Zip code centroid straight-line distances: The Perl library Geo::Distance was used to calculate the straight-line distances between geographic points from patients’ home to hospital based on zip code centroids of patient’s home address and hospital address. Distance was then grouped into 3 categories: <=5 miles, 5–20 miles and >20 miles. Since one patient may have multiple ED visits with different distance, we determined the proportion of ED visits falling into each of the three categories by dividing the number of ED visits with a specific distance category by the total number of ED visits that a patient made in 2008. Because the proportions for each of these three distance categories add up to 100 %, only two categories (<5 miles and >20 miles) were included in the analytic model.
Study outcome
The outcome was measured as dichotomized variable (frequent versus low ED user). Frequent ED users were investigated by using visit cut-points ranging from 8 to 16 visits over a two-year period (between 2009 and 2010). One model was fit for each cut point. Patients were defined as frequent ED users if their ED visits were equal to or higher than the visit cut-point, and were otherwise defined as low ED users.

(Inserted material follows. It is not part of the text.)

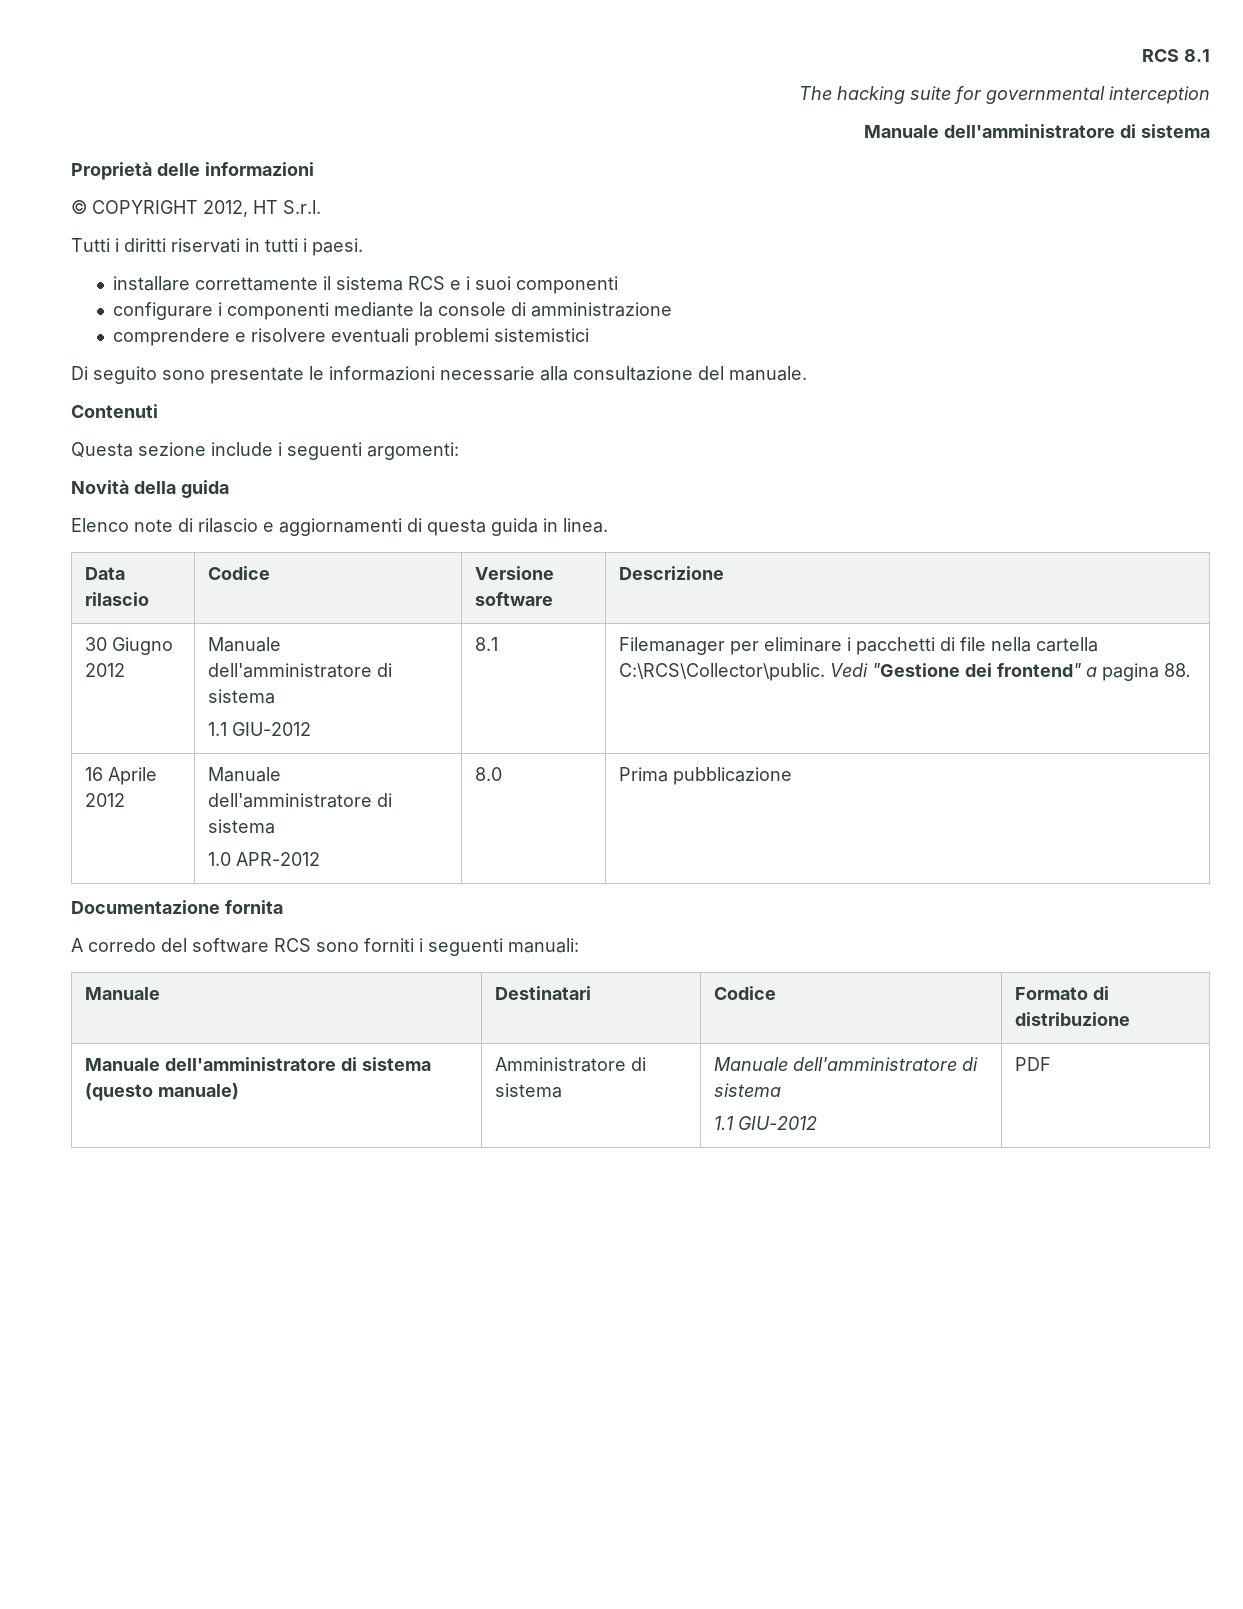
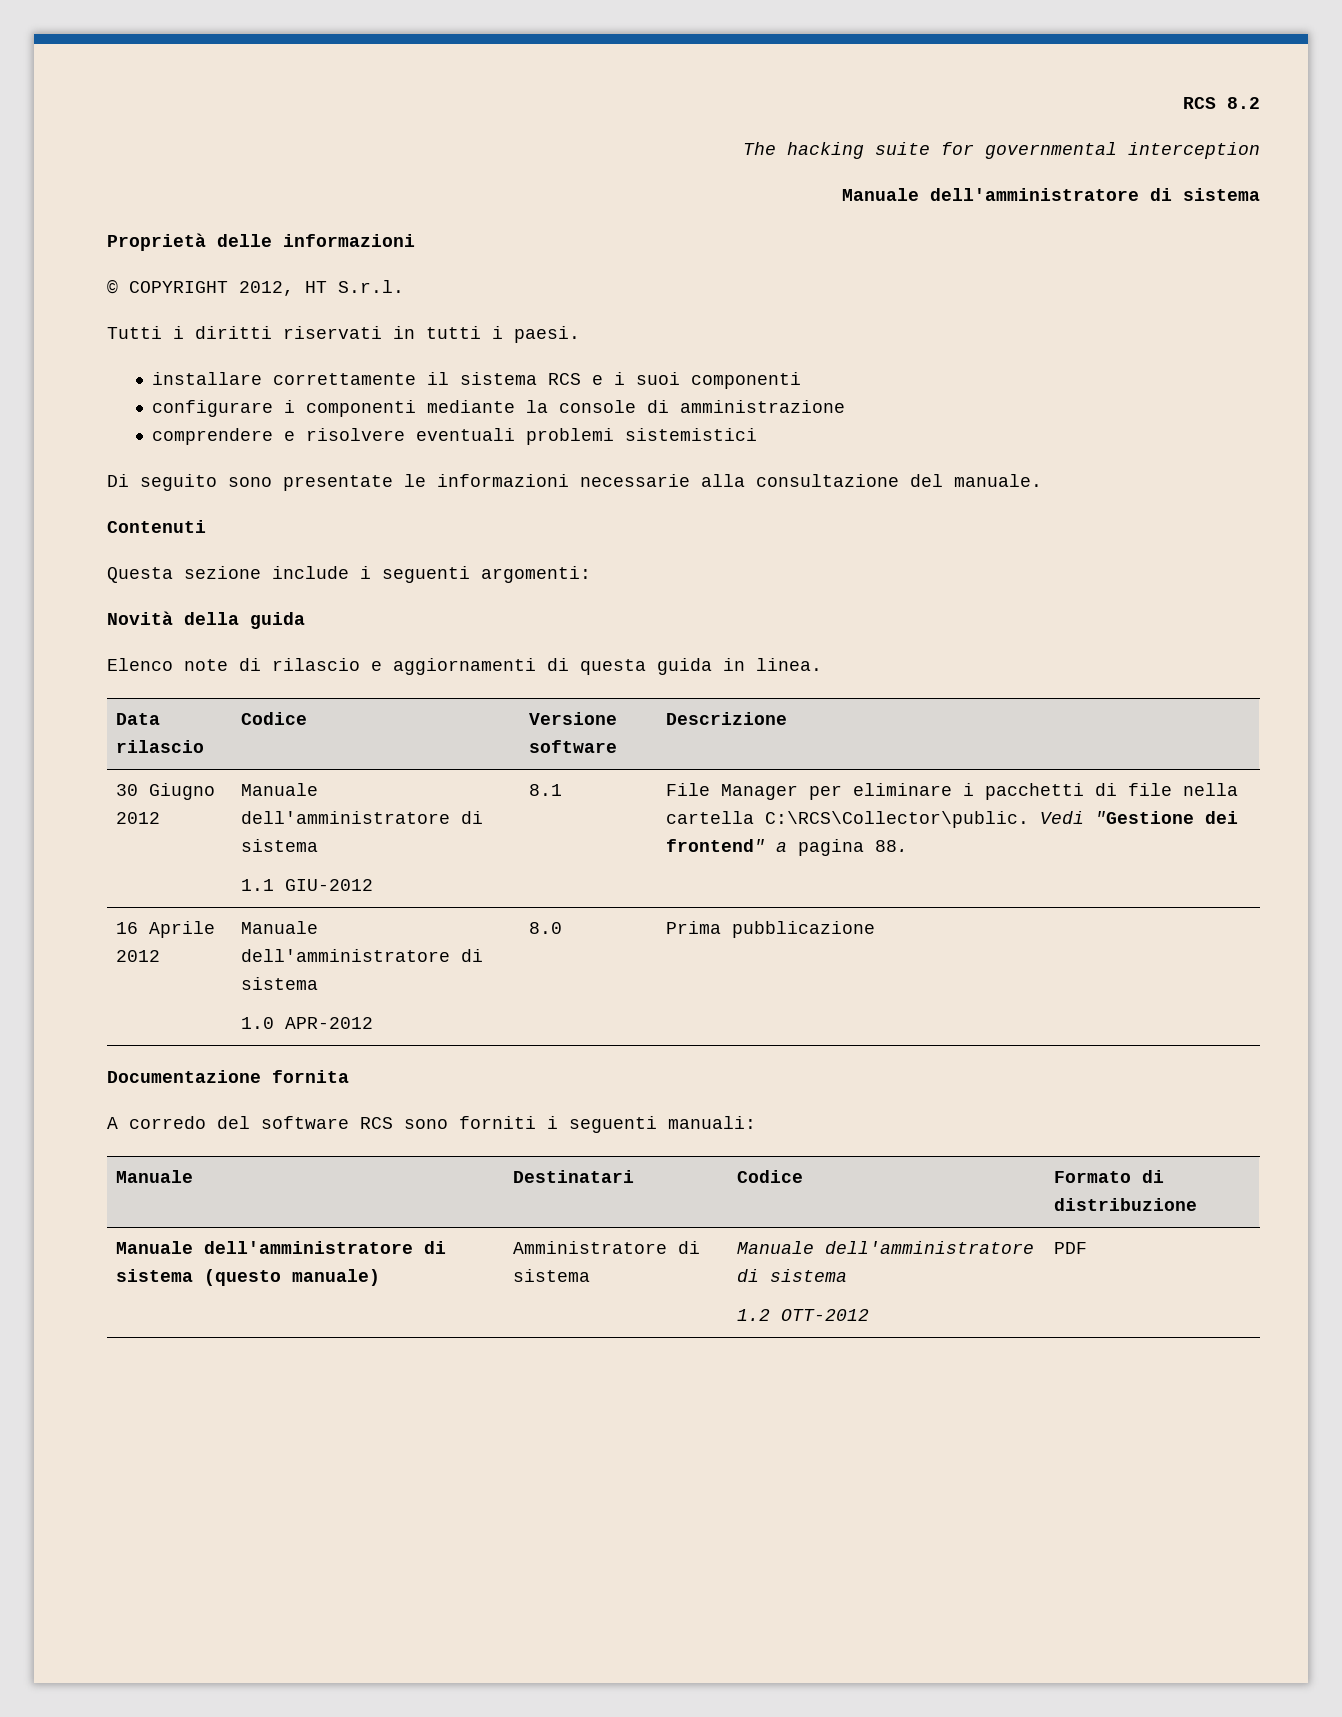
[1142,49,1210,62] RCS 8.1 -> [1183,97,1260,109] RCS 8.2
[619,637,726,655] Filemanager -> [666,783,799,800] File Manager
[714,1116,818,1130] 1.1 GIU-2012 -> [737,1309,870,1321] 1.2 OTT-2012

Model performance evaluation
The model’s performance was assessed for discrimination using the Receiver Operating Characteristic (ROC) curves. We balanced the goal of identifying all frequent ED utilizers with the intervention cost of incorrectly identifying frequent ED users by selecting a fixed sensitivity of 25 % to minimize the false positive rate. We then evaluated the specificity and positive predictive value (PPV) for each model at fixed sensitivity of 25 %. We also combined the false positive (FP) patients who had 8 or more visits with the true positive (TP) patients to obtain the “adjusted” positive cohort. The “adjusted” PPV was determined by dividing the “adjusted” positive group by the sum of TP and FP. Statistical analyses were conducted using SAS version 9.3 (SAS Corporation; Cary, North Carolina).